┌─ EXCERPTED DATA

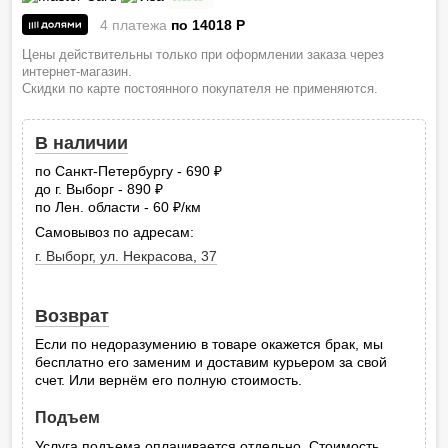
4 платежа
по 14018
P
Цены действительны только при оформлении заказа через
интернет-магазин.
Скидки по карте постоянного покупателя не применяются.
В наличии
по Санкт-Петербургу - 690
руб.
до г. Выборг - 890
руб.
по Лен. области - 60
/км
руб.
Самовывоз по адресам:
г. Выборг, ул. Некрасова, 37
Возврат
Если по недоразумению в товаре окажется брак, мы
бесплатно его заменим и доставим курьером за свой
счет. Или вернём его полную стоимость.
Подъем
Услуга подъема оплачивается отдельно. Стоимость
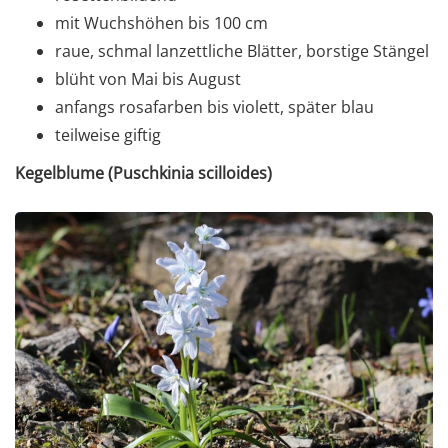
mit Wuchshöhen bis 100 cm
raue, schmal lanzettliche Blätter, borstige Stängel
blüht von Mai bis August
anfangs rosafarben bis violett, später blau
teilweise giftig
Kegelblume (Puschkinia scilloides)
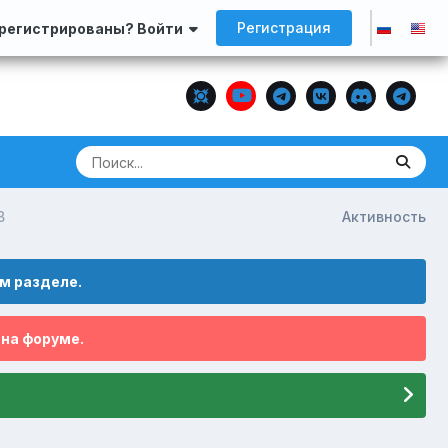
Регистрация
арегистрированы? Войти
B
Активность
м разделе.
 на форуме.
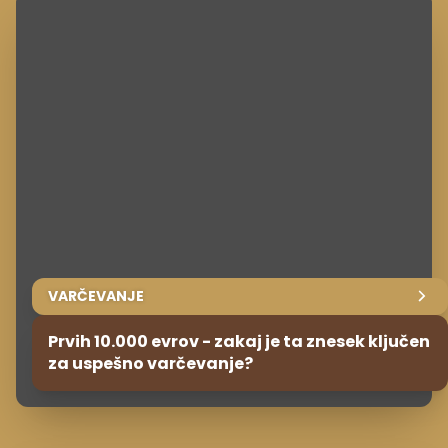
VARČEVANJE
Prvih 10.000 evrov - zakaj je ta znesek ključen
za uspešno varčevanje?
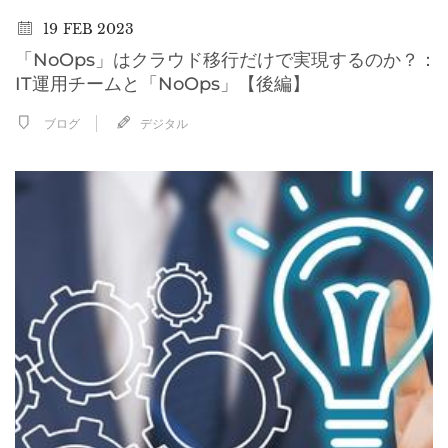
19
FEB 2023
「NoOps」はクラウド移行だけで実現するのか？：
IT運用チームと「NoOps」【後編】
ブログ
デジタル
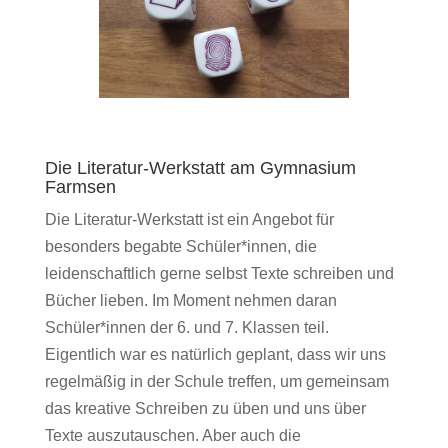
Die Literatur-Werkstatt am Gymnasium
Farmsen
Die Literatur-Werkstatt ist ein Angebot für
besonders begabte Schüler*innen, die
leidenschaftlich gerne selbst Texte schreiben und
Bücher lieben. Im Moment nehmen daran
Schüler*innen der 6. und 7. Klassen teil.
Eigentlich war es natürlich geplant, dass wir uns
regelmäßig in der Schule treffen, um gemeinsam
das kreative Schreiben zu üben und uns über
Texte auszutauschen. Aber auch die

└─

### TASK INSTRUCTIONS
Print every line of text in the material above with no changes, leaving out the pictures.

### ANSWER TO THIS TASK
4 платежа
по 14018
P
Цены действительны только при оформлении заказа через
интернет-магазин.
Скидки по карте постоянного покупателя не применяются.
В наличии
по Санкт-Петербургу - 690
руб.
до г. Выборг - 890
руб.
по Лен. области - 60
/км
руб.
Самовывоз по адресам:
г. Выборг, ул. Некрасова, 37
Возврат
Если по недоразумению в товаре окажется брак, мы
бесплатно его заменим и доставим курьером за свой
счет. Или вернём его полную стоимость.
Подъем
Услуга подъема оплачивается отдельно. Стоимость
mit Wuchshöhen bis 100 cm
raue, schmal lanzettliche Blätter, borstige Stängel
blüht von Mai bis August
anfangs rosafarben bis violett, später blau
teilweise giftig
Kegelblume (Puschkinia scilloides)
Регистрация
арегистрированы? Войти
B
Активность
м разделе.
 на форуме.
VARČEVANJE
Prvih 10.000 evrov - zakaj je ta znesek ključen
za uspešno varčevanje?
19
FEB 2023
「NoOps」はクラウド移行だけで実現するのか？：
IT運用チームと「NoOps」【後編】
ブログ
デジタル
Die Literatur-Werkstatt am Gymnasium
Farmsen
Die Literatur-Werkstatt ist ein Angebot für
besonders begabte Schüler*innen, die
leidenschaftlich gerne selbst Texte schreiben und
Bücher lieben. Im Moment nehmen daran
Schüler*innen der 6. und 7. Klassen teil.
Eigentlich war es natürlich geplant, dass wir uns
regelmäßig in der Schule treffen, um gemeinsam
das kreative Schreiben zu üben und uns über
Texte auszutauschen. Aber auch die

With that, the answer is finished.